3 Getting The X-Men Killed
One of the greatest stories Marvel has going for it was when a team of unlikely heroes such as Wolverine, Cyclops, Nightcrawler, and Jean Grey combined forces to become the X-Men. However, as it turns out, they were not the first team of X-Men. As a matter of fact, they were the third. In Deadly Genesis, Cyclops had been captured and Xavier needed him rescued. Naturally, instead of doing the dirty work himself, he sent a team of X-Men to retrieve their comrade, infusing them with special training by screwing with their minds. As you might've guessed by now, this didn't go down so well and the team was slaughtered. However, instead of coming clean and dealing with his mistake like a good leader, Xavier simply sends more X-Men to retrieve Cyclops and wipes out everyone's memory of the fallen team. What makes matters even worse is that one of them actually lived, and he was Cyclops's brother. Yeah, Xavier was called out on his crap again, and this time, had a lot to answer for. The biggest problem with this is that in dire situations, Xavier takes matters into his own hands, refusing to allow anyone the benefit of deciding for themselves.
2 Made Wolverine A Tool
The story of the battle-hardened Wolverine has always been an interesting one. Often compared to a savage animal, this mutant eventually happened upon Xavier's school, where he would be taken in and regain his humanity. Since then, he has become a staple of the X-Men and the Marvel Universe as a whole. However, what if I told you this story had a bit more to it than meets the eye?

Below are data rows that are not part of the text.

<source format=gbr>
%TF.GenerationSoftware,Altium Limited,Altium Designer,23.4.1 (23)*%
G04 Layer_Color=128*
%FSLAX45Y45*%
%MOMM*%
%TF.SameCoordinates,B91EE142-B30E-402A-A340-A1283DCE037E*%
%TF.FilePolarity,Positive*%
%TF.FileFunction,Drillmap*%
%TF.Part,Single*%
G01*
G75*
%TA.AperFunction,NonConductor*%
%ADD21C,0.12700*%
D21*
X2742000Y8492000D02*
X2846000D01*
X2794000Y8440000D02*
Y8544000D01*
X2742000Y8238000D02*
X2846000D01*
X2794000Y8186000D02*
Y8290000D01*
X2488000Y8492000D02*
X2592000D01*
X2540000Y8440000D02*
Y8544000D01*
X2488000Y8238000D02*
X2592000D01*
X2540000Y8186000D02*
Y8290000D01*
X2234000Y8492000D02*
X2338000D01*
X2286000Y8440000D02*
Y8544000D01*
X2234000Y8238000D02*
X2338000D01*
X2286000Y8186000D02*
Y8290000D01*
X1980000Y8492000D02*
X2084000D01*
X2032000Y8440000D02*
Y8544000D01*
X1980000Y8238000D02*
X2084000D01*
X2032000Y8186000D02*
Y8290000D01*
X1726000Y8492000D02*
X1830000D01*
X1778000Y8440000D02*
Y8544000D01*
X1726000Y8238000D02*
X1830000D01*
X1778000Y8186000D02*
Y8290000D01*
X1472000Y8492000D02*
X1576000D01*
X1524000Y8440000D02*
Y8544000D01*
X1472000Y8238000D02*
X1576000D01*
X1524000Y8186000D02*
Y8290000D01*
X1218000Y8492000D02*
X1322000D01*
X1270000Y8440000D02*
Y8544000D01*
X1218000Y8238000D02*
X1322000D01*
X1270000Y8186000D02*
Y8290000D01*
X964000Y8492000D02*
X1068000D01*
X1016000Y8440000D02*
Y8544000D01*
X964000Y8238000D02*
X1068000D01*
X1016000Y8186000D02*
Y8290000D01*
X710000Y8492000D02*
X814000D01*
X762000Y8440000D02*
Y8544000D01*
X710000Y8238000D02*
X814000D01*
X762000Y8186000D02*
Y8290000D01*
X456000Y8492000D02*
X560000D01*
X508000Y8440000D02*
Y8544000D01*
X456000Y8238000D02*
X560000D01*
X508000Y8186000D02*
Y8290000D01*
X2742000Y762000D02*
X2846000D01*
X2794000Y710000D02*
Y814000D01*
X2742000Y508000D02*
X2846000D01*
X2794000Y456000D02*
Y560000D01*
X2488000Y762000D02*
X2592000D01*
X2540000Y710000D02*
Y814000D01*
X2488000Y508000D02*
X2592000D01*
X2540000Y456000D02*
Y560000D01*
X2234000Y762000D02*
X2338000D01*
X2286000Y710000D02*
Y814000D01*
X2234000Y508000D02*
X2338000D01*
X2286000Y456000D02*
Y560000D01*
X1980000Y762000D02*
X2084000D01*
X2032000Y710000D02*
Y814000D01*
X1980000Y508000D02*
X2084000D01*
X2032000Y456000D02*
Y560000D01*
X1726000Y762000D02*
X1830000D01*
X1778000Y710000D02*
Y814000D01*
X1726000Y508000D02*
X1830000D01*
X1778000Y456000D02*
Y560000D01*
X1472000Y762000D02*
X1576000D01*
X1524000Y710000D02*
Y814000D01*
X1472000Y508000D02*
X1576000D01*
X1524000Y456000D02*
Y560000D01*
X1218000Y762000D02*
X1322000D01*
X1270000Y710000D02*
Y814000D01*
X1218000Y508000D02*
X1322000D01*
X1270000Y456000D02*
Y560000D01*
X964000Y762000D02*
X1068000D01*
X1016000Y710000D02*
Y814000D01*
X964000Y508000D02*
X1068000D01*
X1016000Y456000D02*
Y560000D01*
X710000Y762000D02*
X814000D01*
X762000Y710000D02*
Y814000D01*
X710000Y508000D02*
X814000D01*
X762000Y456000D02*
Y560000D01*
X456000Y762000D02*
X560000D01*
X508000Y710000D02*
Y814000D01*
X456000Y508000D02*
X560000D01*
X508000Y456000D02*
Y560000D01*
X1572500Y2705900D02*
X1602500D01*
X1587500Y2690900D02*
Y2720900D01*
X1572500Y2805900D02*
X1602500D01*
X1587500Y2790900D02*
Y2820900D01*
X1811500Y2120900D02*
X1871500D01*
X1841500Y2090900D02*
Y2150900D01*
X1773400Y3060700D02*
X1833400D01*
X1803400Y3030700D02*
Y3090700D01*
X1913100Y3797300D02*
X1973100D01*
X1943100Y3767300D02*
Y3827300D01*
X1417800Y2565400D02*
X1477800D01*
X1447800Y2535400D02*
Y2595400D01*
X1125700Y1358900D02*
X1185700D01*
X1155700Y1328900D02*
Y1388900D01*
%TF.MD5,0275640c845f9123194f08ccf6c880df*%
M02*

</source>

When Wolverine was designed as Weapon X, one of the things that was injected into his brain was to kill Charles Xavier. Once he finally made his way to the mansion, though, Xavier could sense his mission and decided to wipe it from his brain. That's fair. However, Xavier chose to keep him because he knew that Wolverine was an incredibly powerful weapon, and if he worked for the X-Men instead, there would be a lot more battles they could win. The icing on the cake is that Xavier didn't even tell Wolverine for many years. He made the mutant believe that he was given a new home because of the goodness of Xavier's heart. We see through you, Charles.
Xavier may be a huge self-righteous jerk, but at least he's not evil. However, his foolishness did send him down that path.

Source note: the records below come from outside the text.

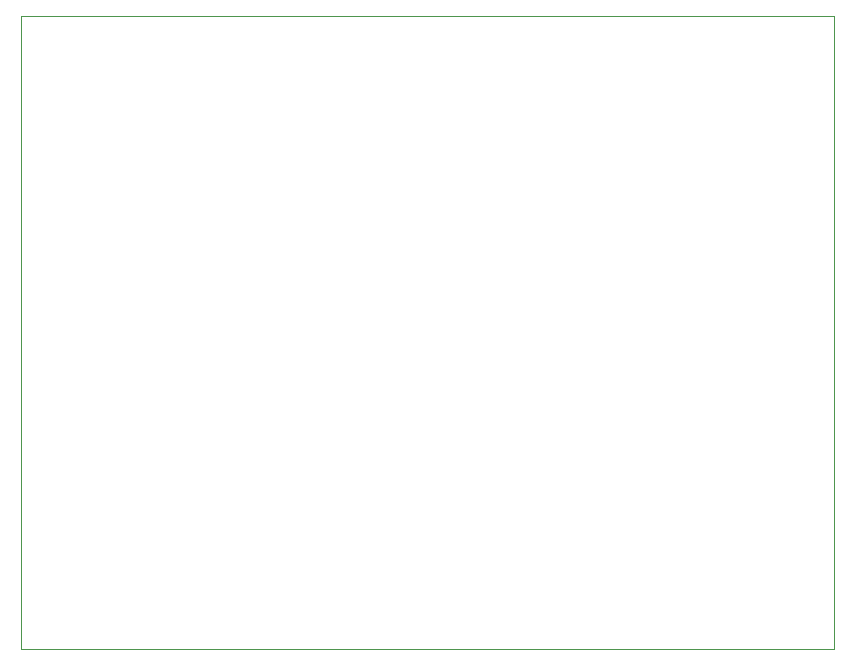
<source format=gbr>
%TF.GenerationSoftware,KiCad,Pcbnew,8.0.8*%
%TF.CreationDate,2025-02-03T13:00:51-08:00*%
%TF.ProjectId,ArduinoExpander,41726475-696e-46f4-9578-70616e646572,rev?*%
%TF.SameCoordinates,Original*%
%TF.FileFunction,Profile,NP*%
%FSLAX46Y46*%
G04 Gerber Fmt 4.6, Leading zero omitted, Abs format (unit mm)*
G04 Created by KiCad (PCBNEW 8.0.8) date 2025-02-03 13:00:51*
%MOMM*%
%LPD*%
G01*
G04 APERTURE LIST*
%TA.AperFunction,Profile*%
%ADD10C,0.050000*%
%TD*%
G04 APERTURE END LIST*
D10*
X60960000Y-46736000D02*
X129794000Y-46736000D01*
X129794000Y-100330000D01*
X60960000Y-100330000D01*
X60960000Y-46736000D01*
M02*

</source>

When Magneto ripped out Wolverine's skeleton, Charles decided to erase Magneto's mind. Because of this, he gained a lot of the hurt feelings that his enemy carried for decades. That only made Xavier's own dark emotions even stronger, and it became so difficult for him that he chose not to suppress them any longer (mutant and proud, I guess). As a result, he became one of the most devastating villains the X-Men have ever known- Onslaught. With a body made of armor and the mind powers of Xavier, he was almost unstoppable- if the Marvel Universe didn't have so many great heroes to defend Earth that is. Nonetheless, Onslaught was a terrible force that was so powerful, he essentially killed everyone on the planet! While comic book logic resurrected them in order to defeat Onslaught, it was Xavier's stupidity of tampering with Magneto's mind that created the all-powerful villain in the first place. If he didn't make everyone else's decisions for them, a lot of conflict could have been avoided.